On the Nasdaq, buyers and sellers are brought together electronically, and the trading is accommodated by market makers. At the NYSE, securities are bought and sold on a trading floor, in an auction process in which orders are handled by floor brokers and the trades arranged by specialist firms.

"Our agency-auction model offers the most efficient method of price discovery, leading to the lowest execution costs and best prices for customers," the NYSE said in a statement. "Increasingly but still not often enough, investors are empowered to decide where their orders are executed. Research such as this will help these decisions be informed choices."

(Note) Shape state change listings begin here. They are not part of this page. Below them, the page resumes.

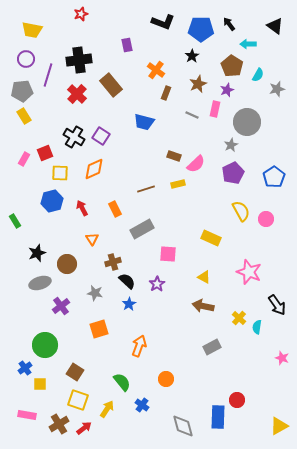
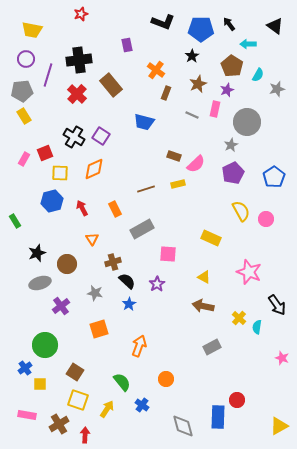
red arrow at (84, 428): moved 1 px right, 7 px down; rotated 49 degrees counterclockwise
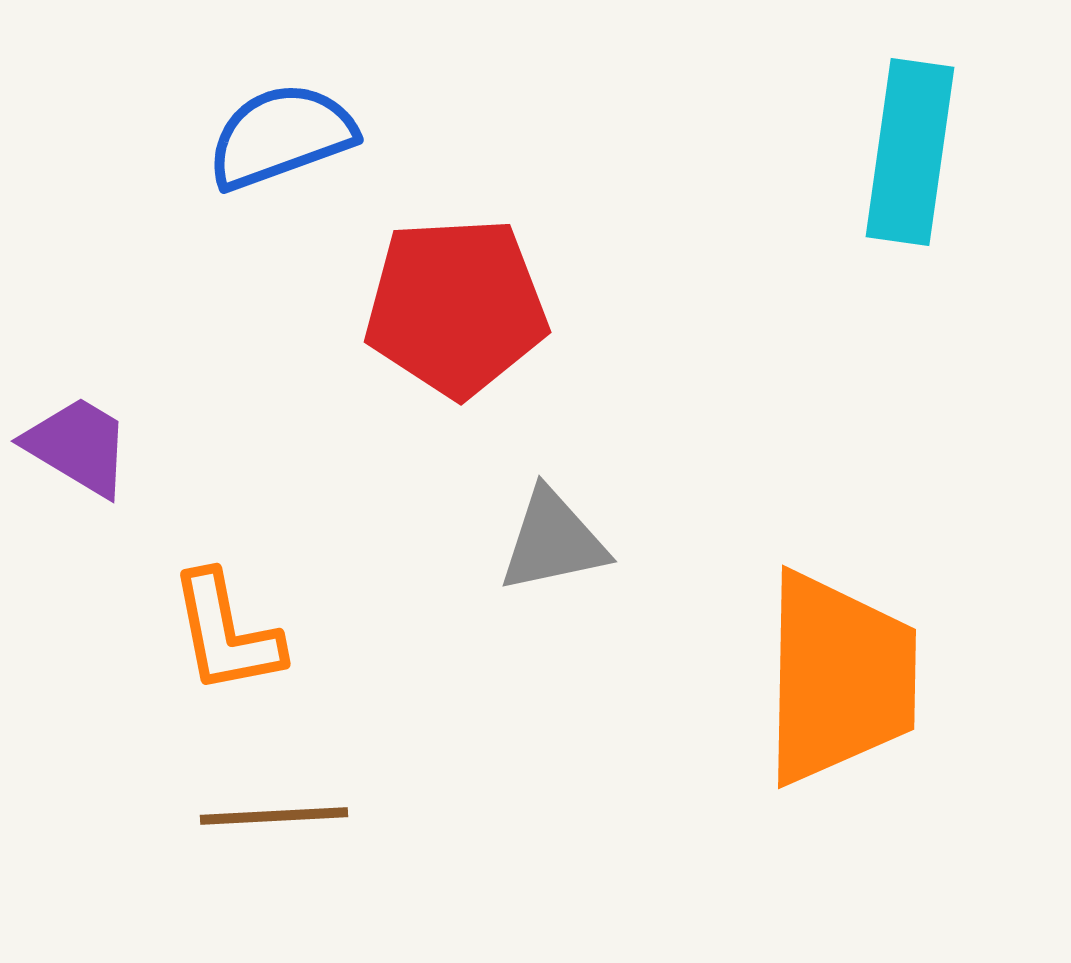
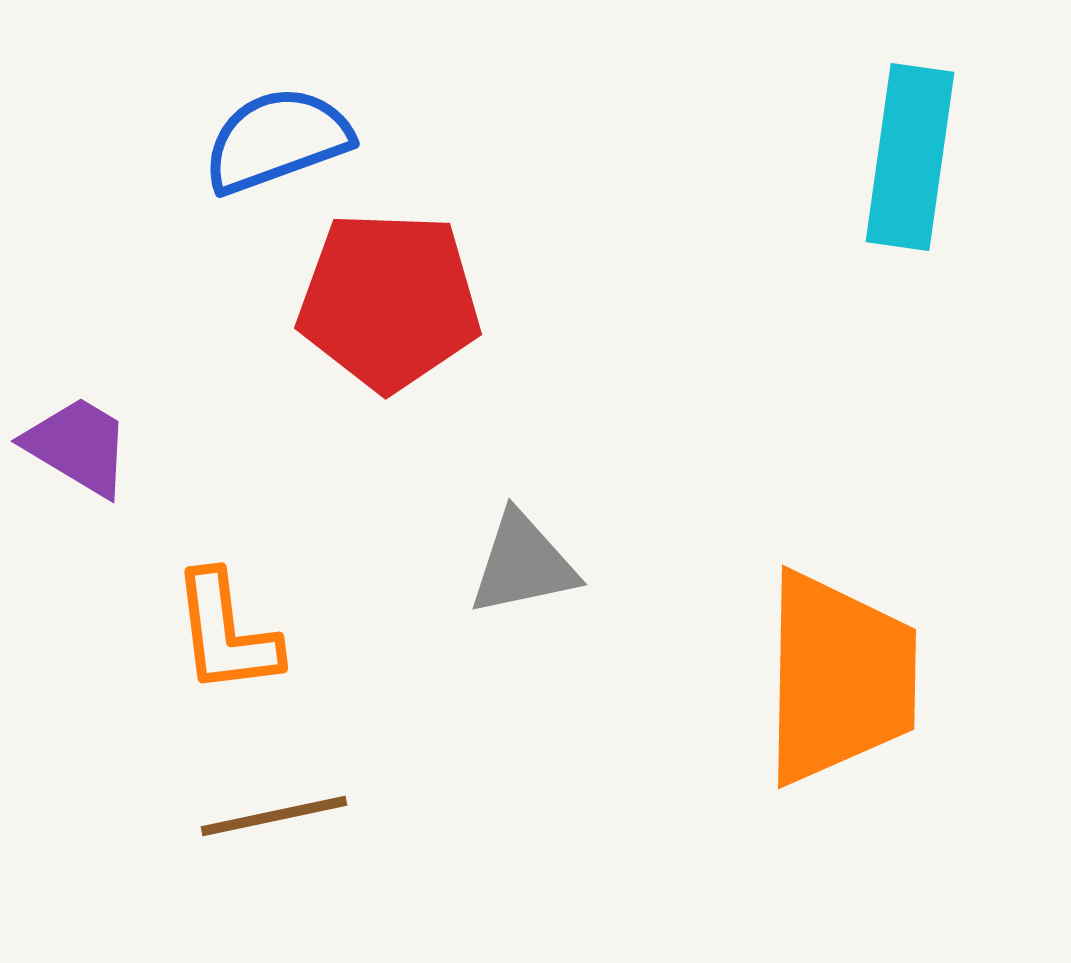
blue semicircle: moved 4 px left, 4 px down
cyan rectangle: moved 5 px down
red pentagon: moved 67 px left, 6 px up; rotated 5 degrees clockwise
gray triangle: moved 30 px left, 23 px down
orange L-shape: rotated 4 degrees clockwise
brown line: rotated 9 degrees counterclockwise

Ketchum said the study's comparison of stocks traded on Nasdaq with those on the NYSE wasn't always "apples to apples." He noted that companies traded on Nasdaq tend to be "younger, less diversified, from quite different industries, and more growth-oriented than NYSE companies. Among these stocks, volatility of prices tends to be higher."

The Basics

The SEC based its study on data gathered during the week of June 5 to June 9, 2000, and included 221 stocks traded on Nasdaq and 1141 stocks traded on the NYSE. The study concluded the average spreads on all but the largest stocks on Nasdaq were 5.7 cents to 11 cents wider than those for comparable stocks traded on the NYSE. That equates into a higher cost of between $8.50 and $16.50 for a 300-share market order for those stocks on Nasdaq compared with the NYSE, the study said.

SEC officials noted that the study period occurred before the NYSE began changing trading in shares to increments of one penny instead of fractions of one-eighth of a dollar. Nasdaq won't begin converting to decimal trading until later this year. The conversion to decimalization is widely expected to help reduce the spreads between offered and bid prices, and SEC officials Monday noted that effect was not factored into their study.

Supporters of the shift to decimal trading, including Levitt, have long argued that the resulting reduction in bid-ask spreads would save investors money. The argument held that market middlemen buy securities at one price, sell them at a higher price and pocket the difference. The closer the bid and sale prices are brought together, the less the middlemen take out of the transaction.

SEC officials declined to draw conclusions from the study released Monday about how much market middlemen were making on the Nasdaq or NYSE.

Ketchum said Nasdaq believes a new


system it has proposed, which would display three available prices for stocks, would lead to better execution quality for Nasdaq.

Bid-ask spreads are just one indication of execution quality, and should be considered along with other factors such as speed of execution, liquidity (the availability of buyers and sellers for shares) and transparency, Nasdaq officials said.

The SEC has scheduled a meeting on Wednesday to decide whether to approve the Supermontage plan. "Supermontage will provide better prices for investors," Ketchum said.